前回のブログ記事で、自転車レースと首っ引きで、ミシュランの地図を読むのを楽しんでいることなどを書きましたが。

毎年5月に開催される、世界三大グラン・ツール(大規模自転車ロードレース)のひとつ、「ジロ・デ・イタリア(略称ジロ)」。
5月28日、晴天に恵まれたローマの街で熱戦に幕を下ろしました。

しかし、約3週間の大会期間中は例年以上に雨の日が多く、なかにはコース変更や短縮を余儀なくされたステージも。
また、雨による落車や体調不良などで、リタイアした選手が多かったことも目を引きました。

そしてもうひとつ、「レースそのものよりも周りの風景を見るのが好きな私」の目を引いたのは…

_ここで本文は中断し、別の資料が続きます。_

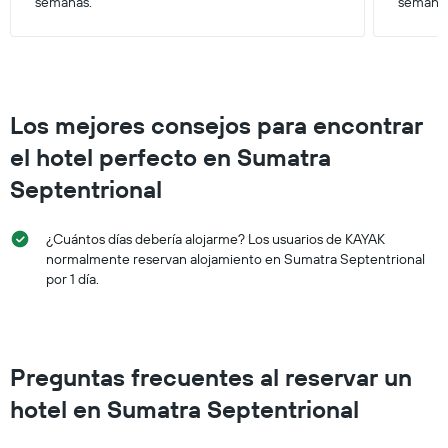
semanas.
semana
Los mejores consejos para encontrar
el hotel perfecto en Sumatra
Septentrional
¿Cuántos días debería alojarme? Los usuarios de KAYAK
normalmente reservan alojamiento en Sumatra Septentrional
por 1 día.
Preguntas frecuentes al reservar un
hotel en Sumatra Septentrional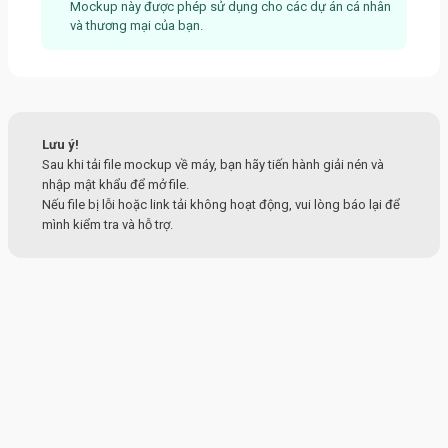
Mockup này được phép sử dụng cho các dự án cá nhân
và thương mại của bạn.
Lưu ý!
Sau khi tải file mockup về máy, bạn hãy tiến hành giải nén và
nhập mật khẩu để mở file.
Nếu file bị lỗi hoặc link tải không hoạt động, vui lòng báo lại để
mình kiểm tra và hỗ trợ.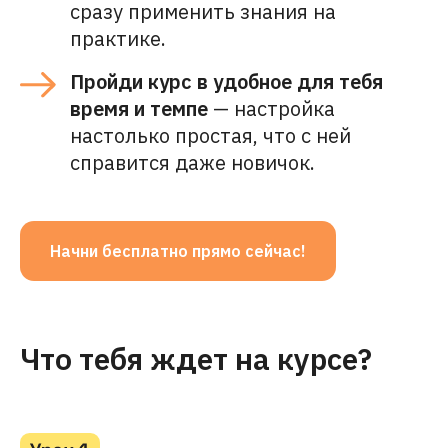
сразу применить знания на
практике.
Пройди курс в удобное для тебя
время и темпе
— настройка
настолько простая, что с ней
справится даже новичок.
Начни бесплатно прямо сейчас!
Что тебя ждет на курсе?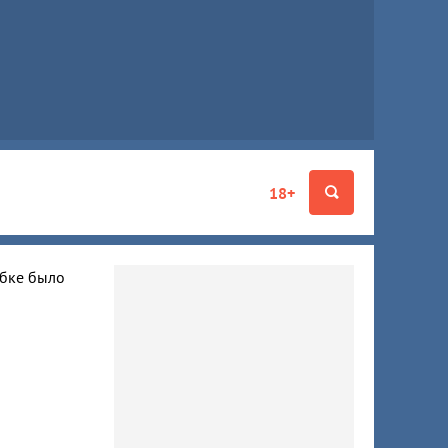
18+
ибке было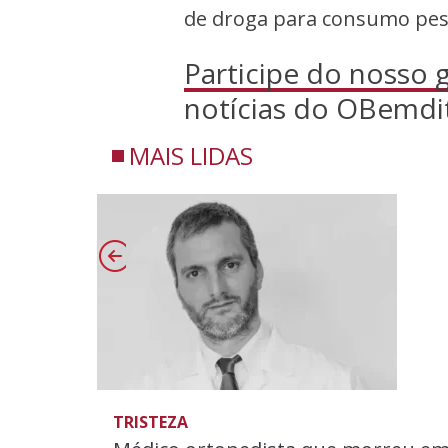
de droga para consumo pess
Participe do nosso
notícias do OBemdi
MAIS LIDAS
TRISTEZA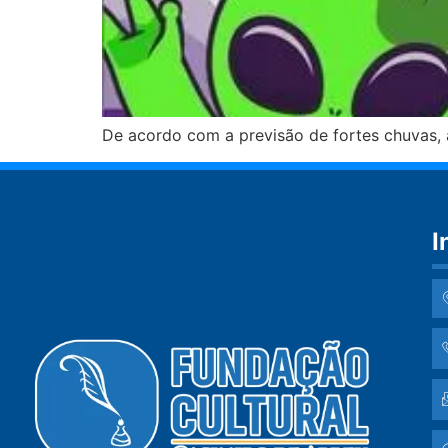
De acordo com a previsão de fortes chuvas, a
I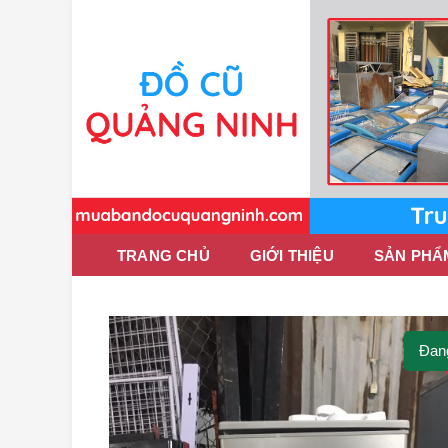
TRANG CHỦ
GIỚI THIỆU
SẢN PHẨ
Click to enlarge
Đan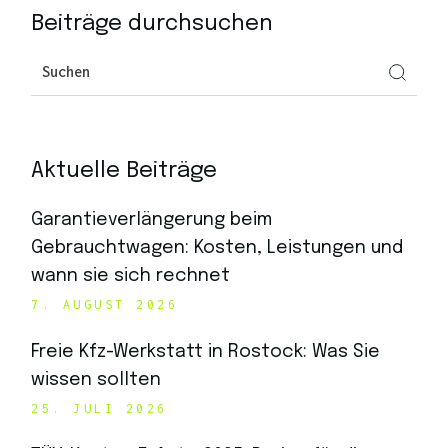
Beiträge durchsuchen
Aktuelle Beiträge
Garantieverlängerung beim
Gebrauchtwagen: Kosten, Leistungen und
wann sie sich rechnet
7. AUGUST 2026
Freie Kfz-Werkstatt in Rostock: Was Sie
wissen sollten
25. JULI 2026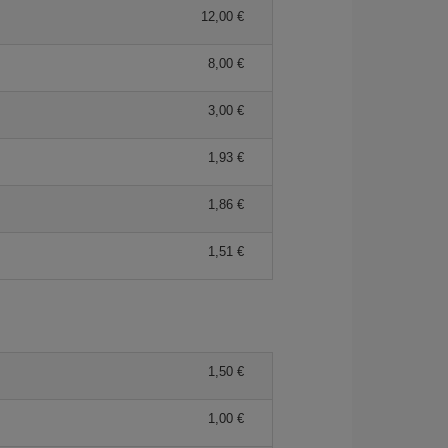
12,00 €
8,00 €
3,00 €
1,93 €
1,86 €
1,51 €
1,50 €
1,00 €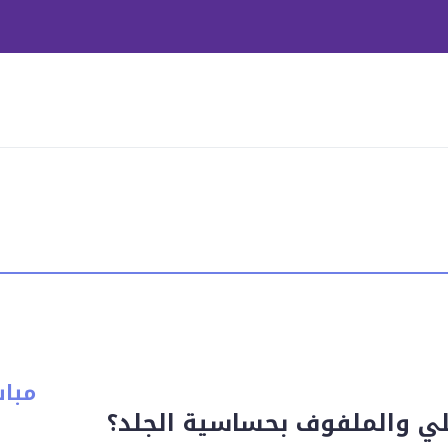
مبا
كلي والملفوف بحساسية الجلد؟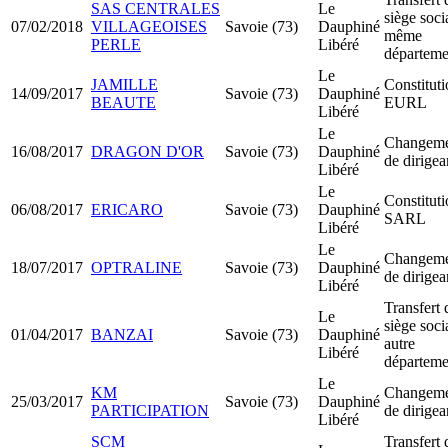
SAS CENTRALES
Le
siège soci
07/02/2018
VILLAGEOISES
Savoie (73)
Dauphiné
même
PERLE
Libéré
départeme
Le
JAMILLE
Constitut
14/09/2017
Savoie (73)
Dauphiné
BEAUTE
EURL
Libéré
Le
Changeme
16/08/2017
DRAGON D'OR
Savoie (73)
Dauphiné
de dirigea
Libéré
Le
Constitut
06/08/2017
ERICARO
Savoie (73)
Dauphiné
SARL
Libéré
Le
Changeme
18/07/2017
OPTRALINE
Savoie (73)
Dauphiné
de dirigea
Libéré
Transfert 
Le
siège soci
01/04/2017
BANZAI
Savoie (73)
Dauphiné
autre
Libéré
départeme
Le
KM
Changeme
25/03/2017
Savoie (73)
Dauphiné
PARTICIPATION
de dirigea
Libéré
SCM
Transfert 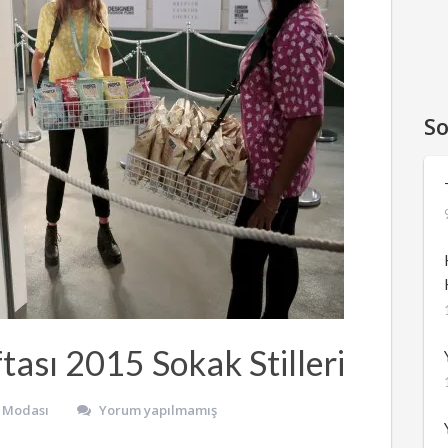
So
ası 2015 Sokak Stilleri
 Modası
Yorum yapılmamış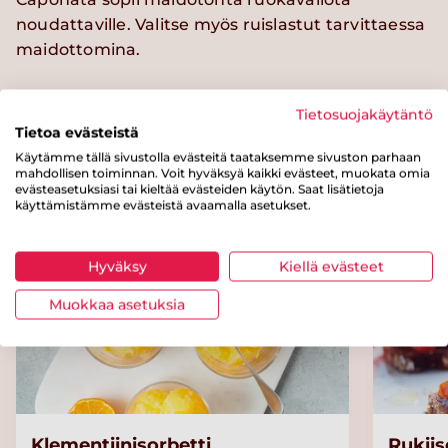
noudattaville. Valitse myös ruislastut tarvittaessa
maidottomina.
Tietosuojakäytäntö
Tietoa evästeistä
Kokeile myös näitä reseptejä
Käytämme tällä sivustolla evästeitä taataksemme sivuston parhaan
mahdollisen toiminnan. Voit hyväksyä kaikki evästeet, muokata omia
evästeasetuksiasi tai kieltää evästeiden käytön. Saat lisätietoja
käyttämistämme evästeistä avaamalla asetukset.
Helppo
Hyväksy
Kiellä evästeet
Muokkaa asetuksia
Klementiinisorbetti
Rukiis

ジロのシンボルカラー、マリアローザ(濃いピンク色。毎日、累計で最も成績のよい選手が身に付けるジャージの色)に塗られた列車が、結構見られたこと!
時には選手と並走したり。

もっとも、中には人が乗ってる…というよりは、優勝トロフィーを運ぶために走っているような感じ。
大きな窓からは、ドンと構えた金色に輝くらせん型のトロフィーがあるのが見えました。

これも前に書きましたが、いつもは踏切などで選手の走行の「邪魔」になったりもする列車なのに、なんでやたら映ってたりするのかな、と思ってましたら、なんと今回のジロは、イタリアの旧国鉄が民営化された会社「TRENITALIA(トレニタリア)」がジロのスポンサーになっていたようです。
毎日の表彰式には、「TRENITALIA」のロゴが大きくスクリーンに映し出され、輝くトロフィーをステージごとの優勝者が受け取って…。

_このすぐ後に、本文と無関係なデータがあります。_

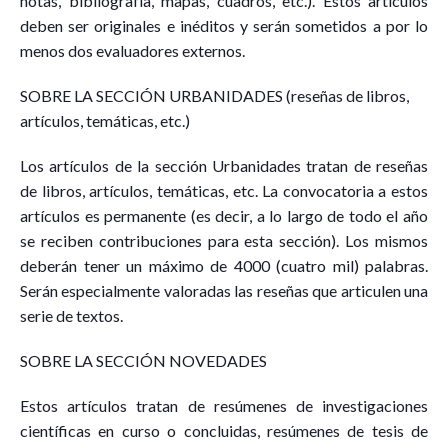
notas, bibliografía, mapas, cuadros, etc.). Estos artículos
deben ser originales e inéditos y serán sometidos a por lo
menos dos evaluadores externos.
SOBRE LA SECCIÓN URBANIDADES (reseñas de libros,
artículos, temáticas, etc.)
Los artículos de la sección Urbanidades tratan de reseñas
de libros, artículos, temáticas, etc. La convocatoria a estos
artículos es permanente (es decir, a lo largo de todo el año
se reciben contribuciones para esta sección). Los mismos
deberán tener un máximo de 4000 (cuatro mil) palabras.
Serán especialmente valoradas las reseñas que articulen una
serie de textos.
SOBRE LA SECCIÓN NOVEDADES
Estos artículos tratan de resúmenes de investigaciones
científicas en curso o concluidas, resúmenes de tesis de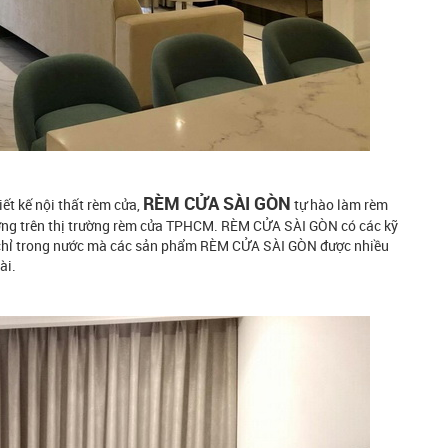
RÈM CỬA SÀI GÒN
iết kế nội thất rèm cửa,
tự hào làm rèm
lượng trên thị trường rèm cửa TPHCM. RÈM CỬA SÀI GÒN có các kỹ
 chỉ trong nước mà các sản phẩm RÈM CỬA SÀI GÒN được nhiều
ài.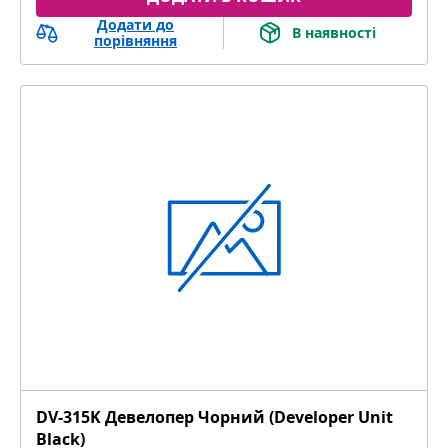
Додати до
В наявності
порівняння
DV-315K Девелопер Чорний (Developer Unit
Black)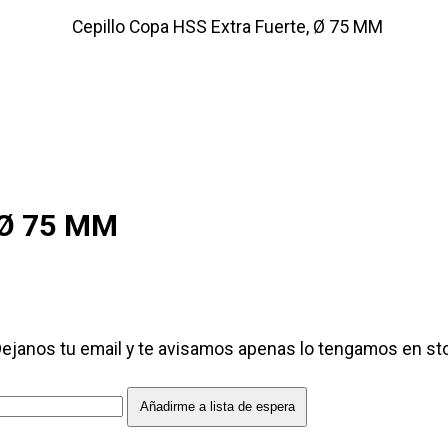
Cepillo Copa HSS Extra Fuerte, Ø 75 MM
, Ø 75 MM
Dejanos tu email y te avisamos apenas lo tengamos en s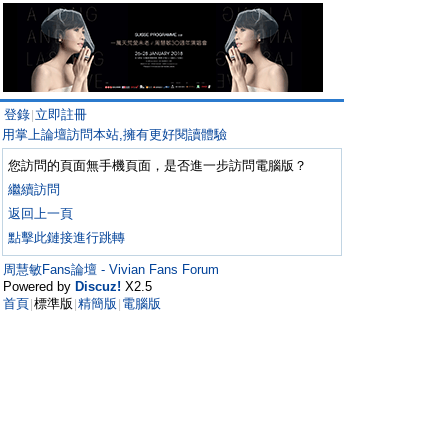
登錄
立即註冊
|
用掌上論壇訪問本站,擁有更好閱讀體驗
您訪問的頁面無手機頁面，是否進一步訪問電腦版？
繼續訪問
返回上一頁
點擊此鏈接進行跳轉
周慧敏Fans論壇 - Vivian Fans Forum
Powered by
Discuz!
X2.5
首頁
標準版
精簡版
電腦版
|
|
|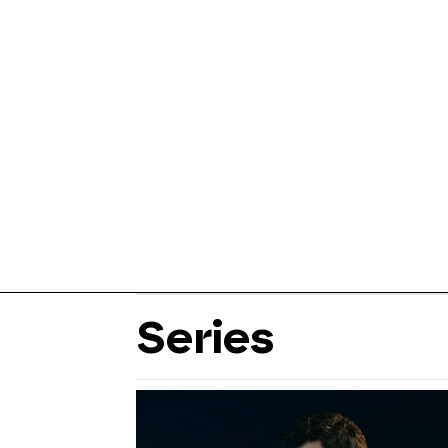
Series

鉄道会社が自転車レースのスポンサーになったのは、十数年前かな、これも三大グランツールのひとつであるスペインのレース「ブエルタ・ア・エスパーニャ」で、スペイン政府全額出資の「レンフェ」がありましたね。
あのときは、スペインの列車の模型を優勝選手がいただいたりして。

環境にやさしい乗り物として注目されている、自転車と鉄道。
これからも、共存が進むといいですね。